Why Maps Lie (And What to Do About It)
Every map you've ever seen is a lie.
Not a malicious one — just a necessary one. The Earth is a lumpy, irregular spheroid. A map is a flat rectangle. Getting from one to the other requires a projection, and every projection trades off something. Area for shape. Shape for distance. Distance for direction. There's no free lunch.
This sounds like a geography lecture. It's not. It has real consequences for software engineers working with geographic data, and I've been bitten by all of them.
The coordinate system problem
When someone hands you a GeoJSON file, your first question should be: "what coordinate reference system is this in?"
Most of the time they'll say "latitude and longitude" and think that answers the question. It doesn't. There's WGS84 (what GPS uses), NAD83 (common in North America), and dozens of others, all slightly different. Slightly different enough to put a pin 100 meters from where it should be in some cases.
The fun part: libraries often assume WGS84 and don't tell you. You load the data, it looks right, you ship it, and a client in a specific region notices their assets are all slightly off.

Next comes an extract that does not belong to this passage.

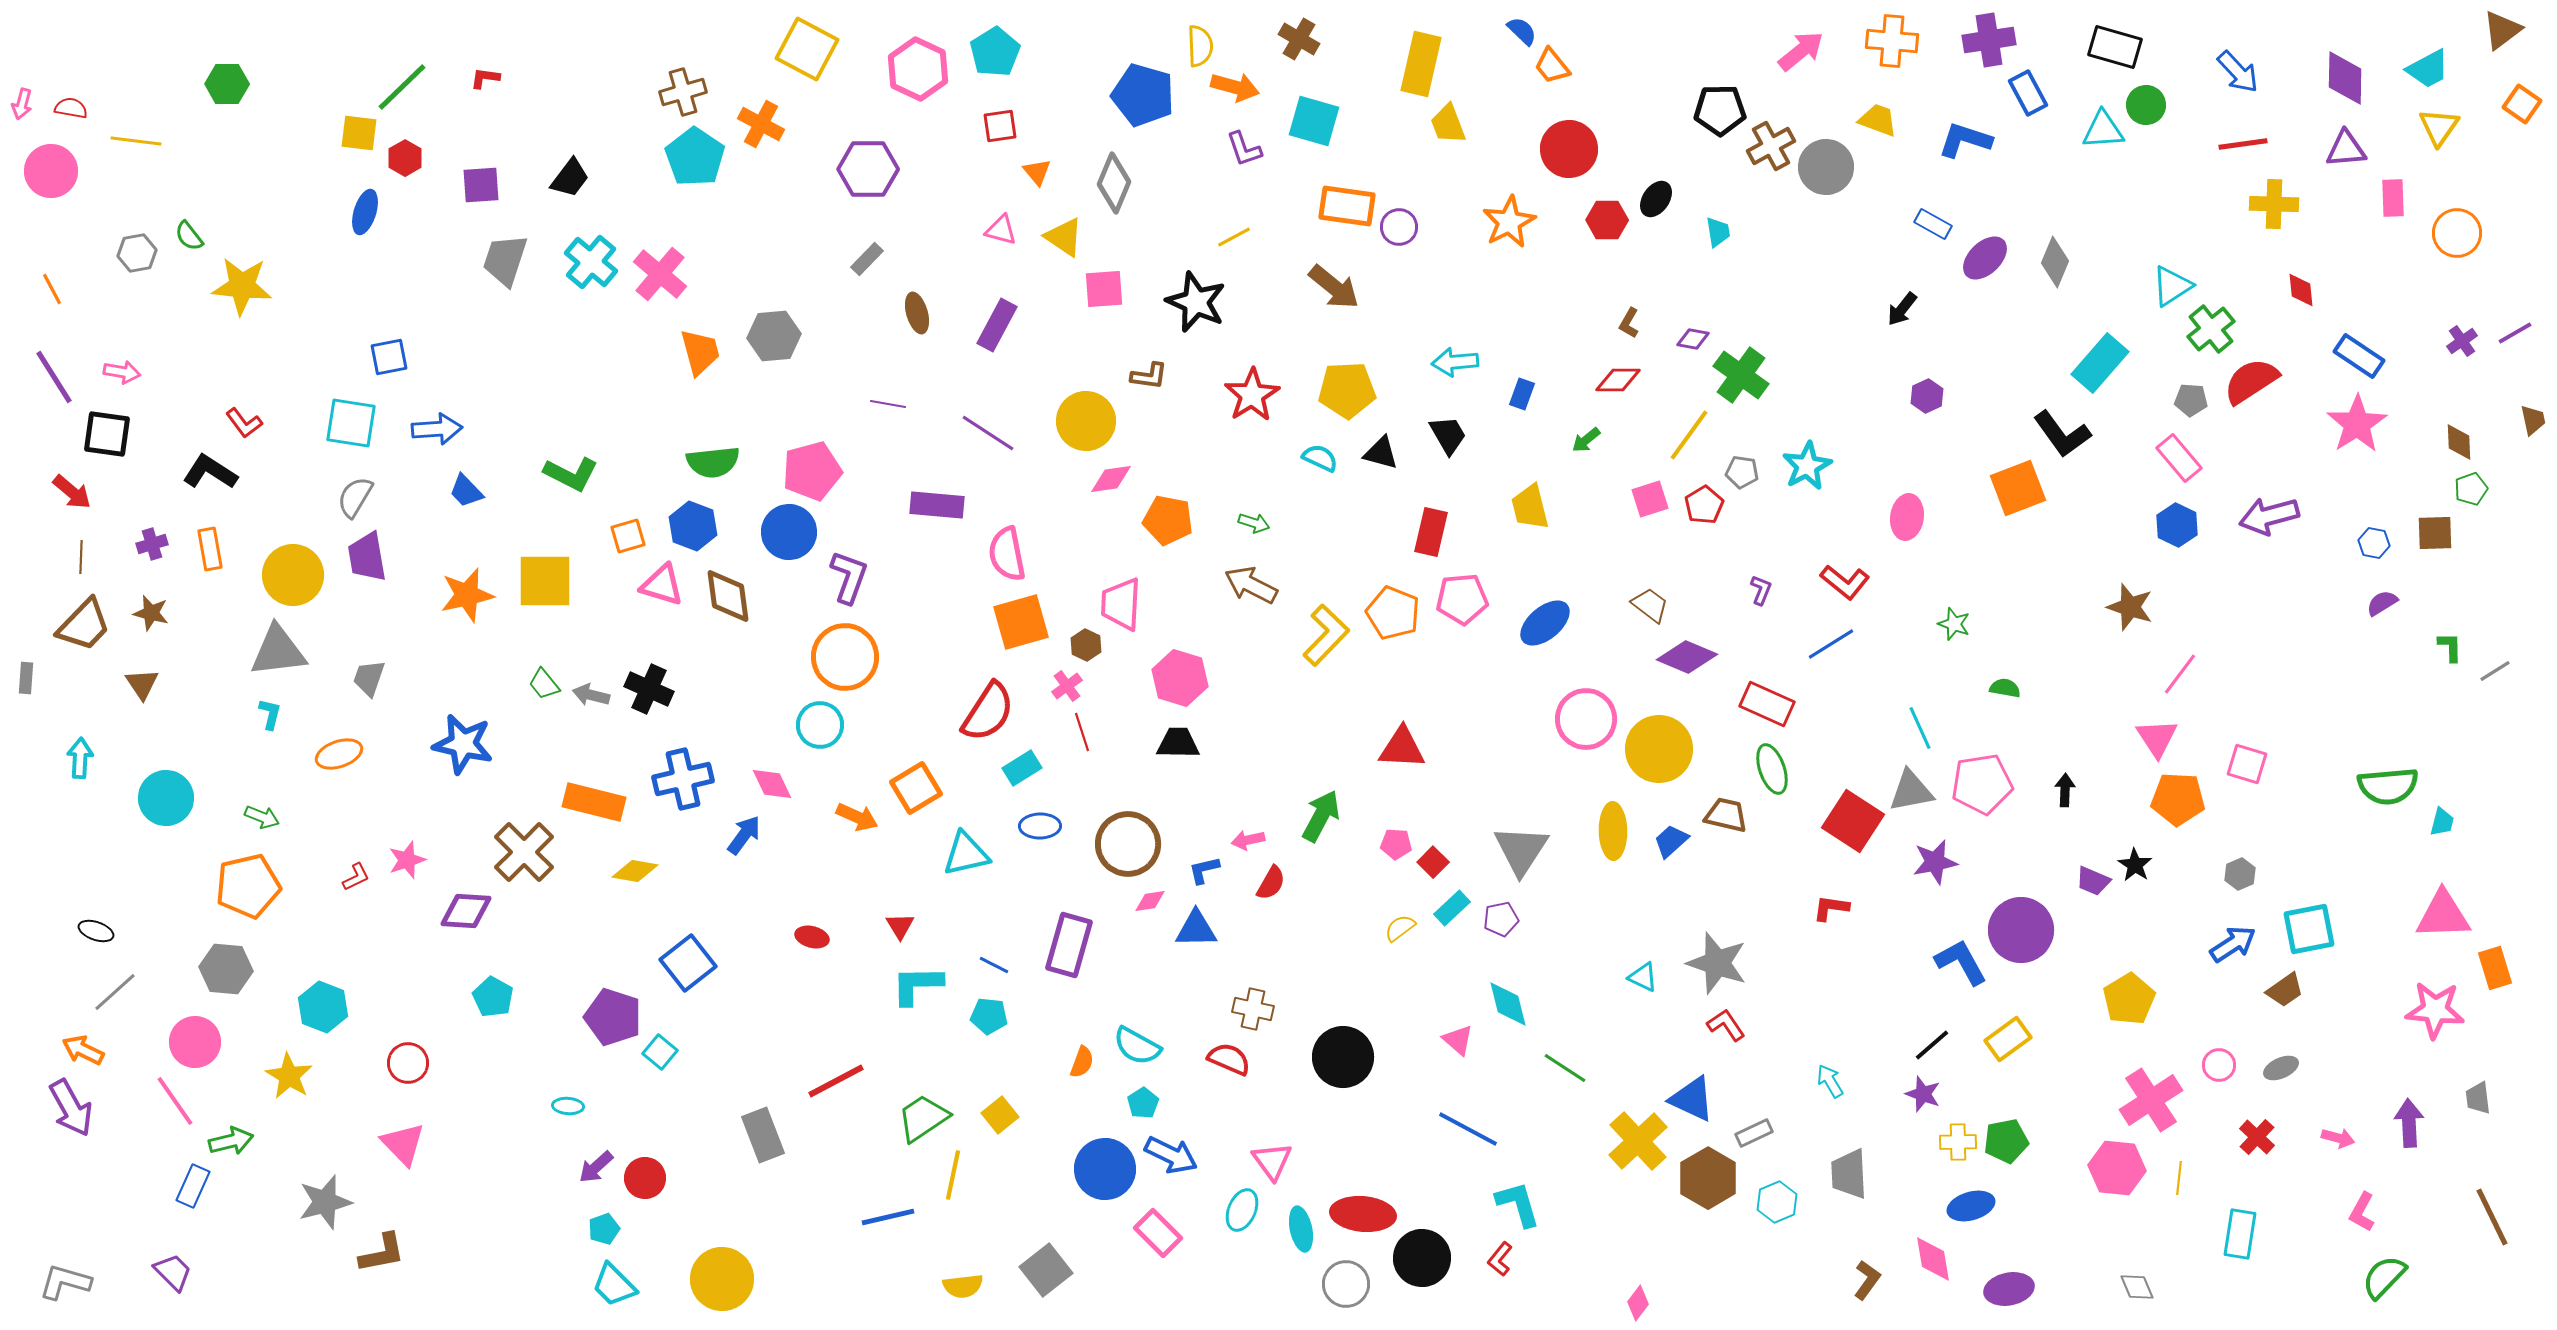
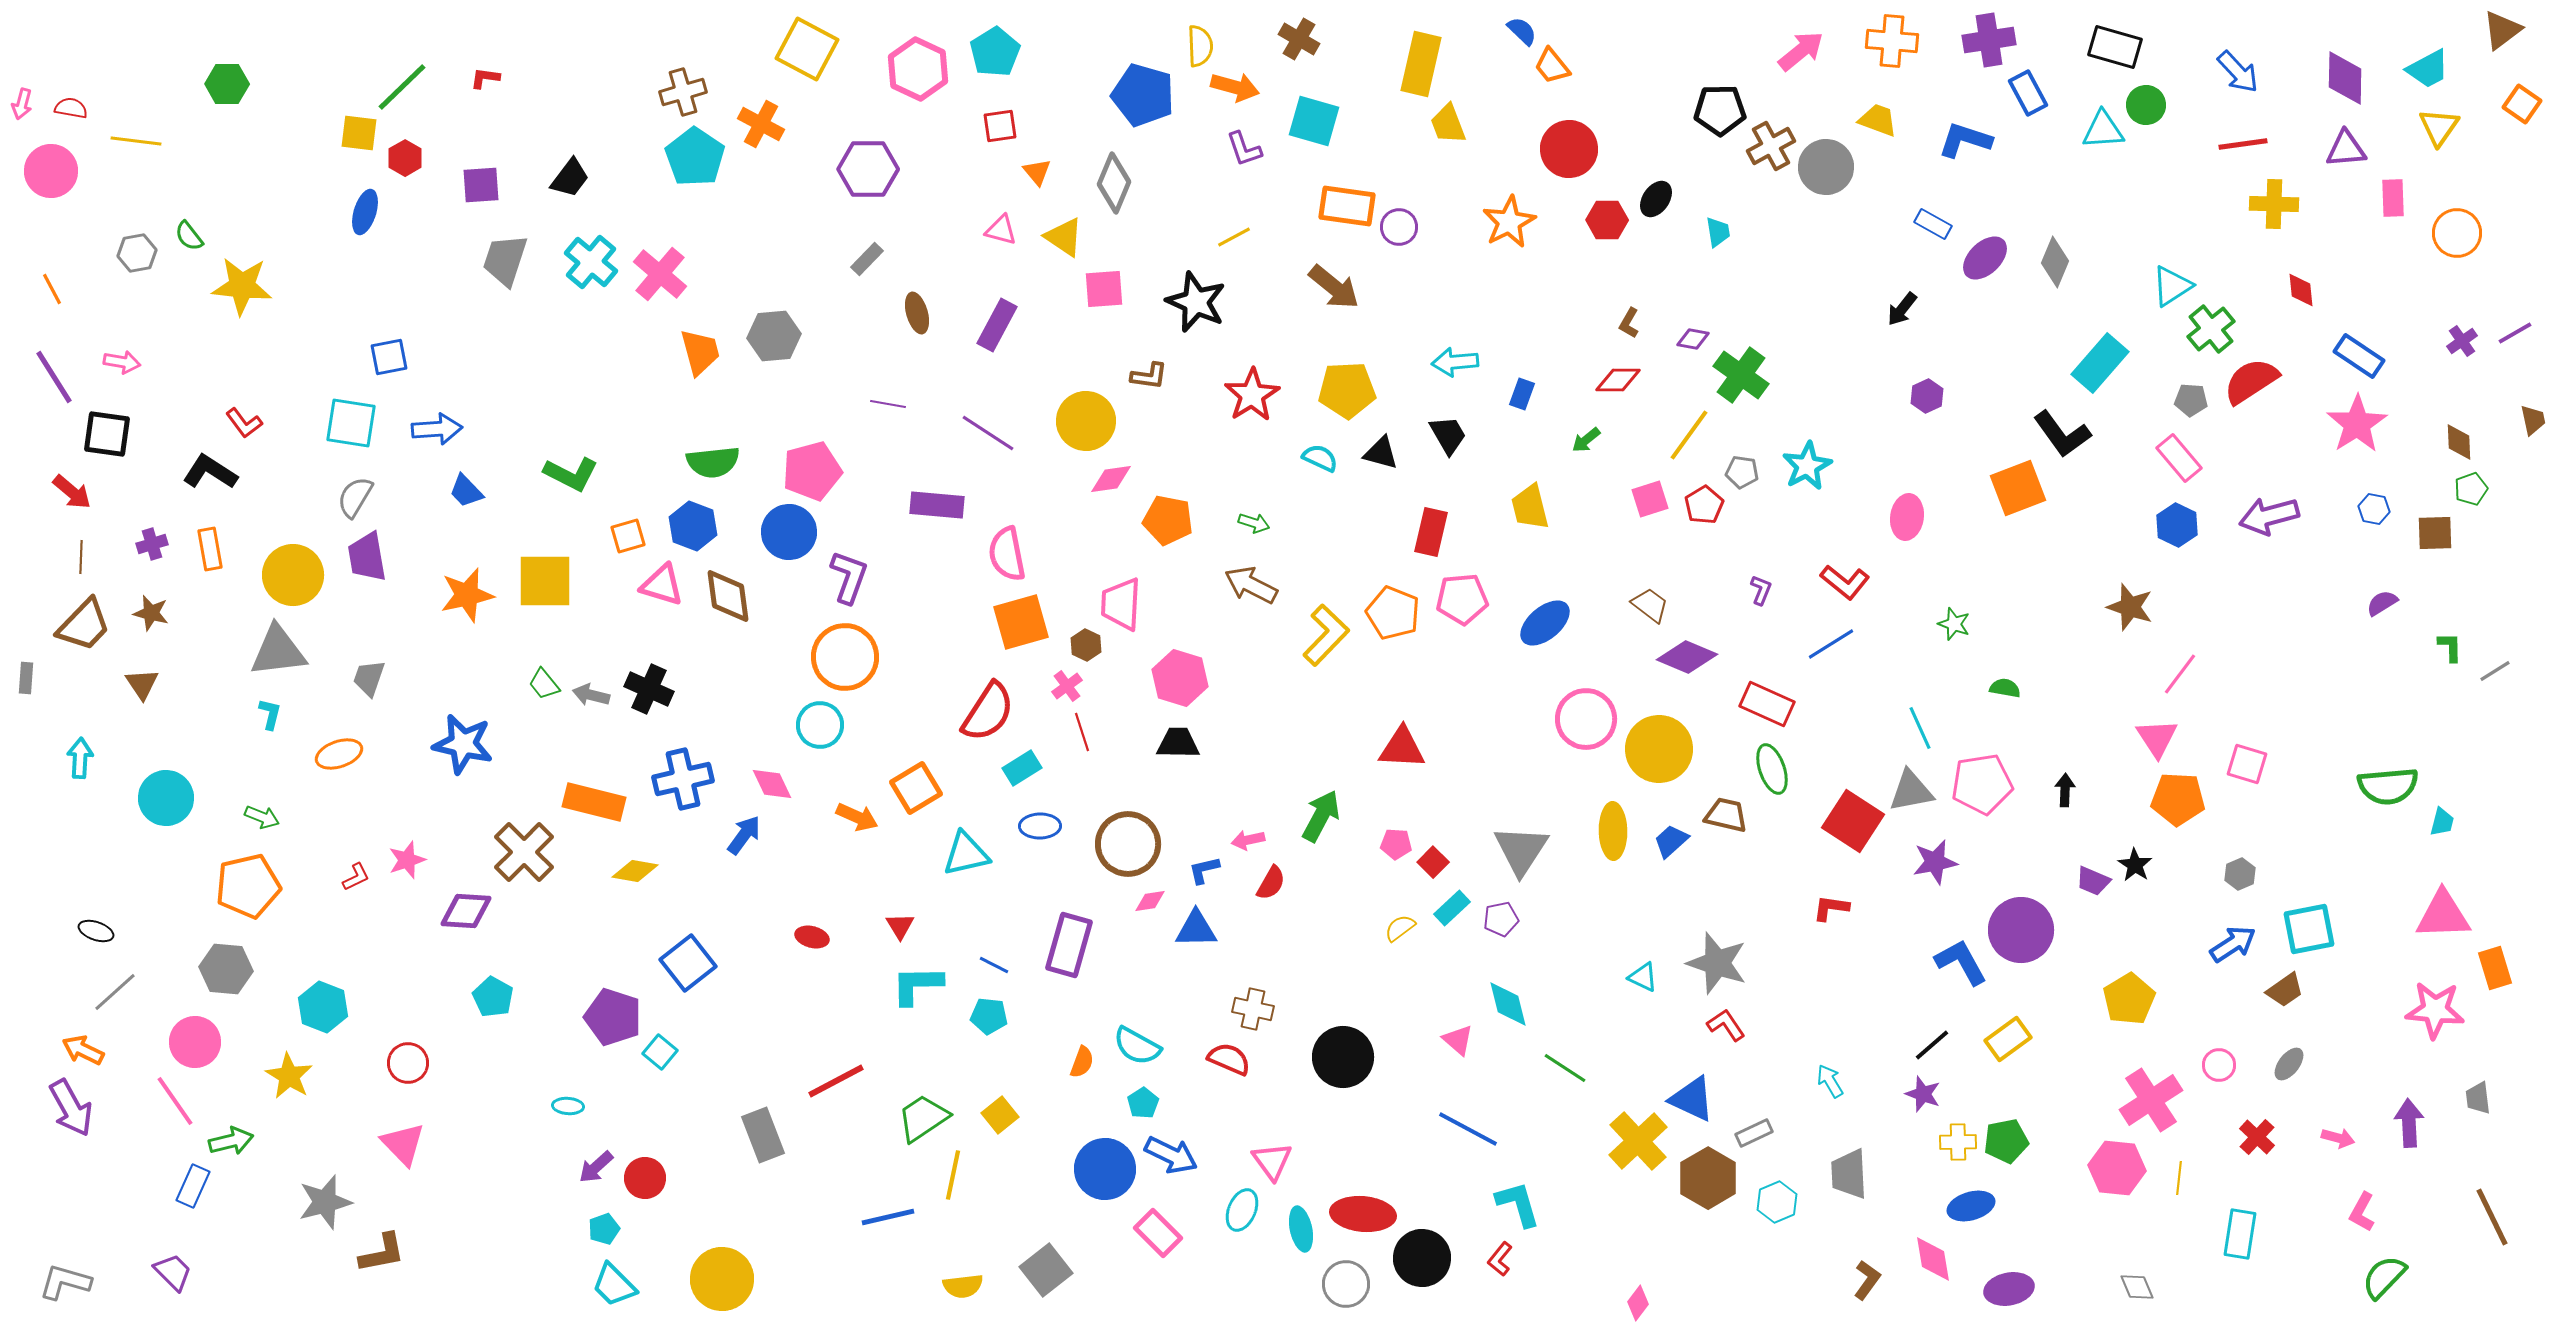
pink arrow at (122, 372): moved 10 px up
blue hexagon at (2374, 543): moved 34 px up
gray ellipse at (2281, 1068): moved 8 px right, 4 px up; rotated 28 degrees counterclockwise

Always verify the CRS. Always.
The precision trap
Coordinates get stored with more decimal places than they need. Six decimal places gives you ~11cm precision — more than enough for any real-world use case. But databases will happily store 15 decimal places, computations will drift, and suddenly two polygons that should share a border have a tiny gap between them and you're debugging why a point that's clearly inside a region isn't registering as inside.
The fix: round coordinates to a reasonable precision before storing, and use a spatial library that handles floating point edge cases properly (PostGIS is good at this; rolling your own geometry operations is not).
The performance cliff
Geographic queries have a hidden performance cliff. Everything works fine in development with 1,000 features. Then you load real data — 500,000 features — and the map freezes for 3 seconds on every pan.
Two things to fix this:
- Spatial indexes. If you're using PostGIS,
CREATE INDEX ON your_table USING GIST (geom)is not optional. It's the difference between 3ms and 3 seconds. - Tile or cluster at scale. Don't send 500,000 raw features to the browser. Use vector tiles, server-side clustering, or simplify geometries at lower zoom levels. The browser is not a GIS engine.
The thing that actually helps
After working with geographic data long enough, the thing that helps most isn't knowing all the edge cases upfront. It's knowing to be suspicious.
When the data looks right, verify it. When the query is fast, check the query plan. When the map renders cleanly, zoom in.
Maps lie. Your job is to catch them at it.